Dani Pedrosa se verá obligado a iniciar 2019 con unos planes muy distintos a los que había previsto. El piloto español afrontará en los próximos meses un amplio y exigente proceso de recuperación derivado de la compleja doble fractura por estrés de la clavícula derecha que recientemente le fue diagnosticada.

El piloto de pruebas de KTM seguirá una meticulosa planificación médica que incluye intervención quirúrgica reparadora con aporte de injerto constituido por sus propias células madre de médula ósea autóloga, con lo que se persigue la mejor y más efectiva consolidación de la extremidad lesionada. «De forma inesperada tuve una doble fractura por estrés en la clavícula derecha, simplemente en un gesto de fuerza», contó el español.

«A lo largo de los años tuve varias fracturas en esa zona y la última vez fue en tres partes, dejándola esclerosada. La parte media no tiene suficiente flujo de sangre, creando osteoporosis, por lo que requiere una solución efectiva para regenerar el hueso y lograr la recuperación adecuada. Tras someterme a diversas pruebas y consultas médicas, la recomendación clara es la recuperación total y la salud del hueso», agregó el piloto de 33 años.

▶ INSTRUCCIÓN DE TRABAJO 1
Escribe, sin cambiar una sola palabra, todo el fragmento de la noticia sobre Dani Pedrosa que va desde "El piloto de pruebas" hasta "contó el español.".
▶ INSTRUCCIÓN DE TRABAJO 2
Retoma la noticia sobre Dani Pedrosa en el punto donde termina y continúala.
Los ítems no son necesarios para resolver nada de lo que se pide.

▶ MATERIAL MOSTRADO

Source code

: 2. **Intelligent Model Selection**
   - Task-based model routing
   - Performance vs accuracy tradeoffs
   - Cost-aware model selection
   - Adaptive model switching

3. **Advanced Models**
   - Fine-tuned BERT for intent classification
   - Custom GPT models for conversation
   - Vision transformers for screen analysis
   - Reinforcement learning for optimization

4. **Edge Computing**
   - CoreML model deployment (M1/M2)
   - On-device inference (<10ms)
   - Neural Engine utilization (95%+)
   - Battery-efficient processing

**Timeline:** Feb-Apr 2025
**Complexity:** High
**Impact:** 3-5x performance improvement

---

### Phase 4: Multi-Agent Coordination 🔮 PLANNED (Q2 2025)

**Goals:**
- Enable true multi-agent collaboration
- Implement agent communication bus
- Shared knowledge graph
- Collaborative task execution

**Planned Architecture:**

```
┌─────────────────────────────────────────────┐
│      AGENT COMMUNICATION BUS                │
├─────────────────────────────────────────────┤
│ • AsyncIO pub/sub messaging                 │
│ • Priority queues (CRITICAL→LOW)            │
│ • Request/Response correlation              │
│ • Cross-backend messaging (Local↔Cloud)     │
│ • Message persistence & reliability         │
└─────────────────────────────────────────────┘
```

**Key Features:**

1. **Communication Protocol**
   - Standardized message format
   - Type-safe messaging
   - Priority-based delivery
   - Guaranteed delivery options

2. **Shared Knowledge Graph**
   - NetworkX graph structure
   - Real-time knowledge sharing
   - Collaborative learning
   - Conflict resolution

▶ RESPUESTA ESPERADA 1
El piloto de pruebas de KTM seguirá una meticulosa planificación médica que incluye intervención quirúrgica reparadora con aporte de injerto constituido por sus propias células madre de médula ósea autóloga, con lo que se persigue la mejor y más efectiva consolidación de la extremidad lesionada. «De forma inesperada tuve una doble fractura por estrés en la clavícula derecha, simplemente en un gesto de fuerza», contó el español.

▶ RESPUESTA ESPERADA 2
Este proceso clínico impedirá que Pedrosa continúe con el programa de test previstos inicialmente para el comienzo de año como probador de KTM. «Agradezco a KTM la confianza que depositaron en mí y su apoyo para mi plena recuperación. Tenemos mucha ilusión en el trabajo que estamos realizando y es por eso que quiero estar físicamente en las mejores condiciones para la emocionante tarea que hemos emprendido. Para mí, los retos no se detienen», aseguró el piloto de Castellar del Vallés.